* _Work instructions_: Rewrite every line of the records below with "colour" renamed to "color" throughout, leaving everything else as it is.

Stored data
────────

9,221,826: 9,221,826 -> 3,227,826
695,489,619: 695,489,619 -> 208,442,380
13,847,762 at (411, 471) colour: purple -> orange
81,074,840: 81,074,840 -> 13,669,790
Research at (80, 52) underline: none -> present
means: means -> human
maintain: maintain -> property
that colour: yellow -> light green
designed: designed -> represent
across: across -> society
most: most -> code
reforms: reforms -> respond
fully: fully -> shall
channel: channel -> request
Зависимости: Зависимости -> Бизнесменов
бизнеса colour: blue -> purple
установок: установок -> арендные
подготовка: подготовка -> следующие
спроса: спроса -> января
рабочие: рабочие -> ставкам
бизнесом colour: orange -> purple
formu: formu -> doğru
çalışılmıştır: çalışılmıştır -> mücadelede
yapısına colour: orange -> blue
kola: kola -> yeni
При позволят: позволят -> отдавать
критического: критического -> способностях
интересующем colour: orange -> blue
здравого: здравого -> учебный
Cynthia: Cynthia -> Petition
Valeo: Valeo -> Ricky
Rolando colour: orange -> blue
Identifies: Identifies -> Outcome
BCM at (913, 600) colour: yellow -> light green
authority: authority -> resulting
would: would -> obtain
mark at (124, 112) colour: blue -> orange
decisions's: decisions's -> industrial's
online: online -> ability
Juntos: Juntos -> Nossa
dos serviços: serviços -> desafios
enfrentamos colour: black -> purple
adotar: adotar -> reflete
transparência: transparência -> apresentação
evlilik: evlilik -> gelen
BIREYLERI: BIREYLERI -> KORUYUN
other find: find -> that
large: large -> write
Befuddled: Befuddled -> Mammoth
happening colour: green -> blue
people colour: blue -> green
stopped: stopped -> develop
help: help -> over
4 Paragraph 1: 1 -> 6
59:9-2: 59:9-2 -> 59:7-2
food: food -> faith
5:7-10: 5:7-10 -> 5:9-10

────────

* _Solution to this exercise_:
9,221,826: 9,221,826 -> 3,227,826
695,489,619: 695,489,619 -> 208,442,380
13,847,762 at (411, 471) color: purple -> orange
81,074,840: 81,074,840 -> 13,669,790
Research at (80, 52) underline: none -> present
means: means -> human
maintain: maintain -> property
that color: yellow -> light green
designed: designed -> represent
across: across -> society
most: most -> code
reforms: reforms -> respond
fully: fully -> shall
channel: channel -> request
Зависимости: Зависимости -> Бизнесменов
бизнеса color: blue -> purple
установок: установок -> арендные
подготовка: подготовка -> следующие
спроса: спроса -> января
рабочие: рабочие -> ставкам
бизнесом color: orange -> purple
formu: formu -> doğru
çalışılmıştır: çalışılmıştır -> mücadelede
yapısına color: orange -> blue
kola: kola -> yeni
При позволят: позволят -> отдавать
критического: критического -> способностях
интересующем color: orange -> blue
здравого: здравого -> учебный
Cynthia: Cynthia -> Petition
Valeo: Valeo -> Ricky
Rolando color: orange -> blue
Identifies: Identifies -> Outcome
BCM at (913, 600) color: yellow -> light green
authority: authority -> resulting
would: would -> obtain
mark at (124, 112) color: blue -> orange
decisions's: decisions's -> industrial's
online: online -> ability
Juntos: Juntos -> Nossa
dos serviços: serviços -> desafios
enfrentamos color: black -> purple
adotar: adotar -> reflete
transparência: transparência -> apresentação
evlilik: evlilik -> gelen
BIREYLERI: BIREYLERI -> KORUYUN
other find: find -> that
large: large -> write
Befuddled: Befuddled -> Mammoth
happening color: green -> blue
people color: blue -> green
stopped: stopped -> develop
help: help -> over
4 Paragraph 1: 1 -> 6
59:9-2: 59:9-2 -> 59:7-2
food: food -> faith
5:7-10: 5:7-10 -> 5:9-10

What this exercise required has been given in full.